In Cairo they connected with CRS partner St. Andrew’s Refugee Services (StARS), which has provided them with medical care, tuition assistance, and ongoing psychosocial attention care for their son. StARS has worked to meet some of their most critical needs through its tailored approach to assistance. Eunice shows me the burn scars on his hands from his kidnapping and I wonder how a young boy copes with such a devastating experience. “I do not think Eunice would have survived without the counseling he has received for the severe trauma he suffered. Our doctor has saved our lives in many ways and for that we are extremely grateful.”

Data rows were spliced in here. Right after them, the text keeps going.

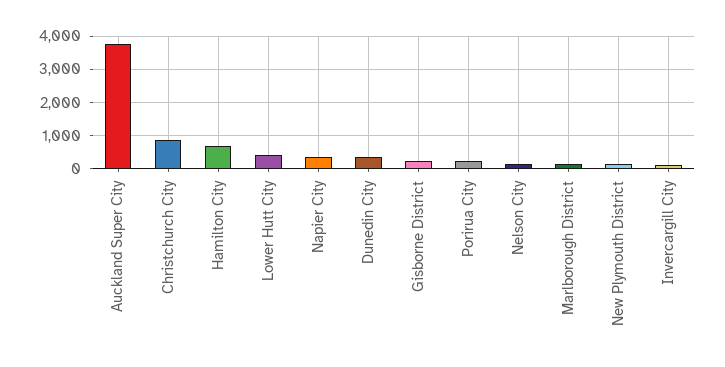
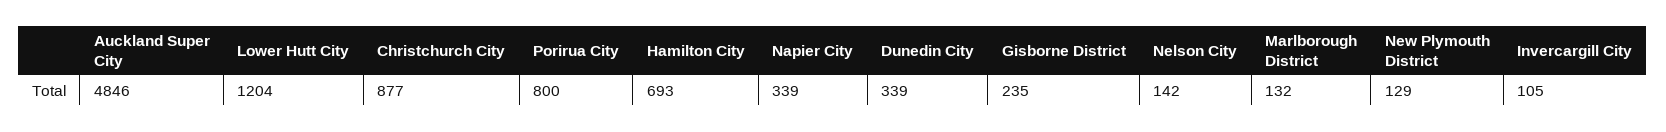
  {
-   "Auckland Super City": 3800,
+   "Auckland Super City": 4846,
    "Christchurch City": 877,
    "Hamilton City": 693,
-   "Lower Hutt City": 400,
+   "Lower Hutt City": 1204,
    "Napier City": 339,
    "Dunedin City": 339,
    "Gisborne District": 235,
-   "Porirua City": 200,
+   "Porirua City": 800,
    "Nelson City": 142,
    "Marlborough District": 132,
    "New Plymouth District": 129,
    "Invercargill City": 105
  }

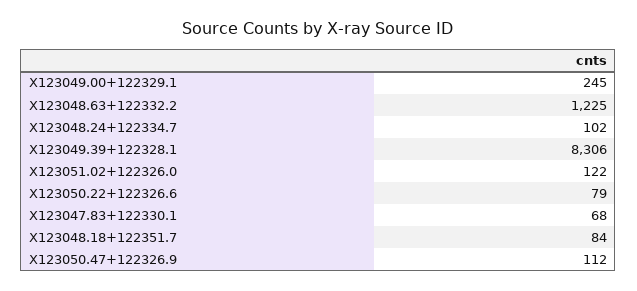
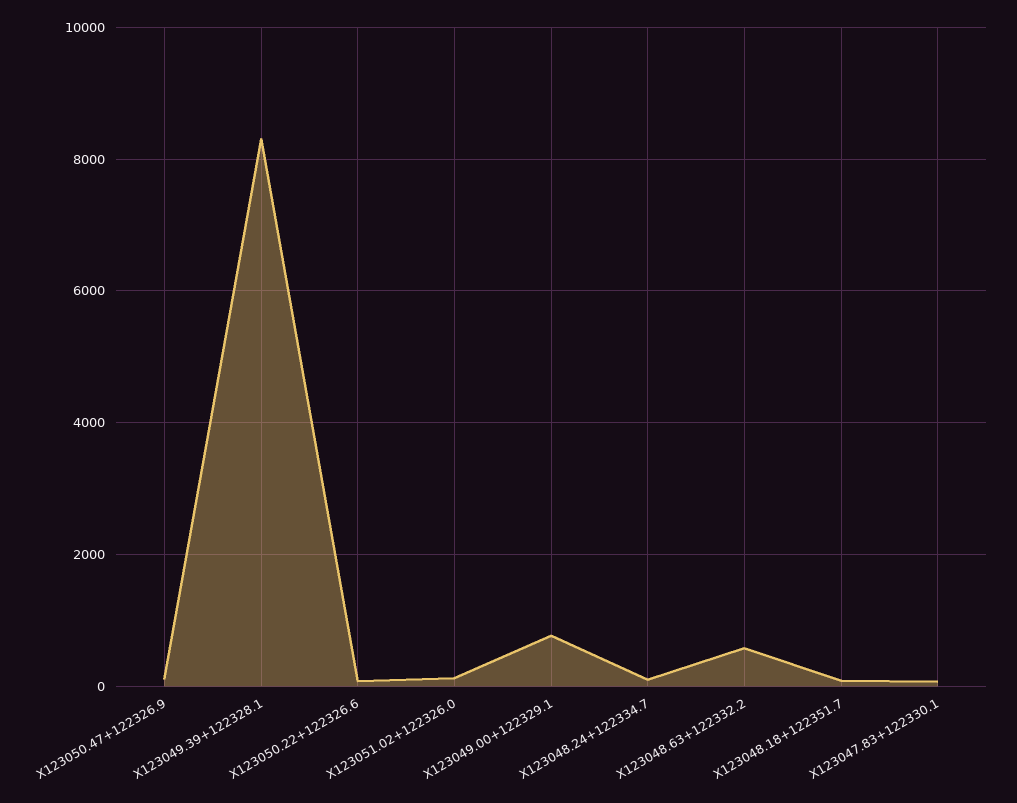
  {
-   "X123049.00+122329.1": 245,
+   "X123049.00+122329.1": 800,
-   "X123048.63+122332.2": 1225,
+   "X123048.63+122332.2": 600,
    "X123048.24+122334.7": 102,
    "X123049.39+122328.1": 8306,
    "X123051.02+122326.0": 122,
    "X123050.22+122326.6": 79,
    "X123047.83+122330.1": 68,
    "X123048.18+122351.7": 84,
    "X123050.47+122326.9": 112
  }

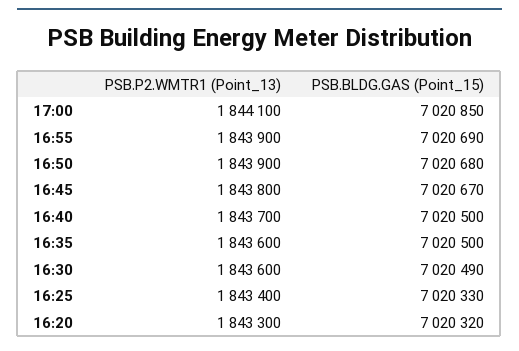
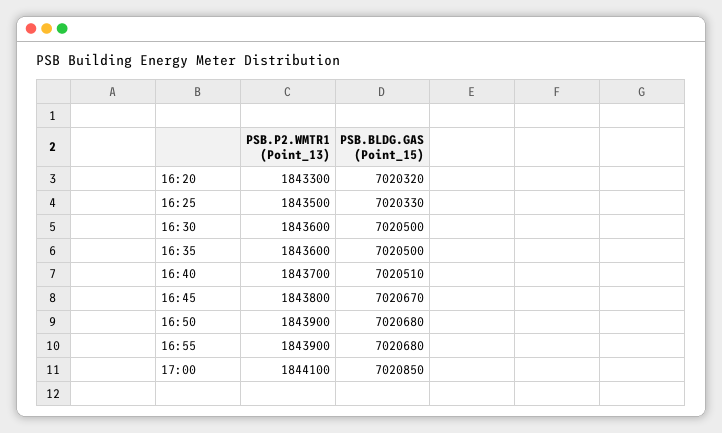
  {
    "PSB.P2.WMTR1 (Point_13)": {
      "17:00": 1844100,
      "16:55": 1843900,
      "16:50": 1843900,
      "16:45": 1843800,
      "16:40": 1843700,
      "16:35": 1843600,
      "16:30": 1843600,
-     "16:25": 1843400,
+     "16:25": 1843500,
      "16:20": 1843300
    },
    "PSB.BLDG.GAS (Point_15)": {
      "17:00": 7020850,
-     "16:55": 7020690,
+     "16:55": 7020680,
      "16:50": 7020680,
      "16:45": 7020670,
-     "16:40": 7020500,
+     "16:40": 7020510,
      "16:35": 7020500,
-     "16:30": 7020490,
+     "16:30": 7020500,
      "16:25": 7020330,
      "16:20": 7020320
    }
  }

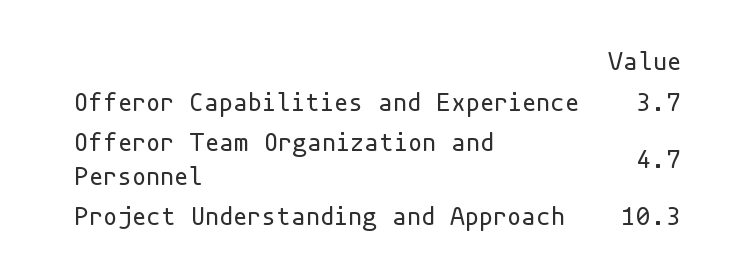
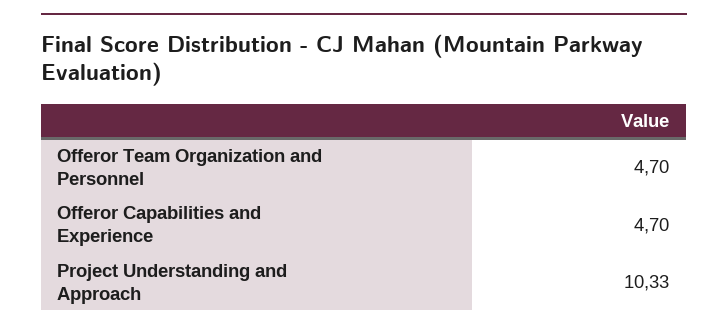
  {
-   "Offeror Capabilities and Experience": 3.7,
+   "Offeror Capabilities and Experience": 4.7,
    "Offeror Team Organization and Personnel": 4.7,
    "Project Understanding and Approach": 10.33
  }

But despite the relative security they feel in Egypt, it’s clear that the political and economic turmoil here limit this family’s sense of stability. “I’m exhausted,” Mais tells me, with a weary look. “Now we hear shots and protests here on the streets of Cairo, and people are uncertain about the future. It reminds us of the life we had before.” She looks at each of her children, takes a deep breath and continues. “The Egyptians can’t find work, which makes it very hard for us as foreigners. We just cannot compete for the limited opportunities that exist. I want my children to have lives full of opportunity.” As she talks, Hanan’s eyes well up with tears. “She misses Iraq,” Mais explains, “and she’s scared about her future.”

But despite the obvious hurt and the challenges they face, Mais was hopeful above all else. Their family has a petition pending for resettlement abroad, and when I asked them about their goals, they each talked excitedly about the future they are working toward. As a result of their experience with CRS and its local partner organizations, Mais plans to work as a social worker in the future, helping refugees.

“I want to help people in the same situation we are in now. I want to remind them that even though they feel pain today, that life is beautiful, and to take time to look at the sun and the moon and the stars, and to remember that they are lucky to have many more moments ahead to enjoy.”

After another coffee and some more chatting, it was time to go. When I got up to leave they each thanked me for the visit, and when it was time to say goodbye to Mais she looked me in the eye and told me once more how grateful she was for all of the support they’ve received from CRS and its partners.

“Please come back,” she said, “and I’ll make you a special Iraqi lunch to thank you for all of the help you’ve given us. Are you a vegetarian?” I laughed and she gave me another giant bear hug before I walked out the door.

As I traveled back down the elevator and wandered back out to the scorching sun, I smiled to myself. I had nothing to do with the programs that helped Mais and her family, but today, I’m especially proud to be working with the people who did. Despite the limited media attention it receives, this refugee crisis grinds on as hundreds of thousands of Iraqis who cannot return home struggle to cope with the past and to create new futures for themselves and their families. Your support helps CRS to be among the few organizations working to help these people regain their dignity, their hope, and their futures.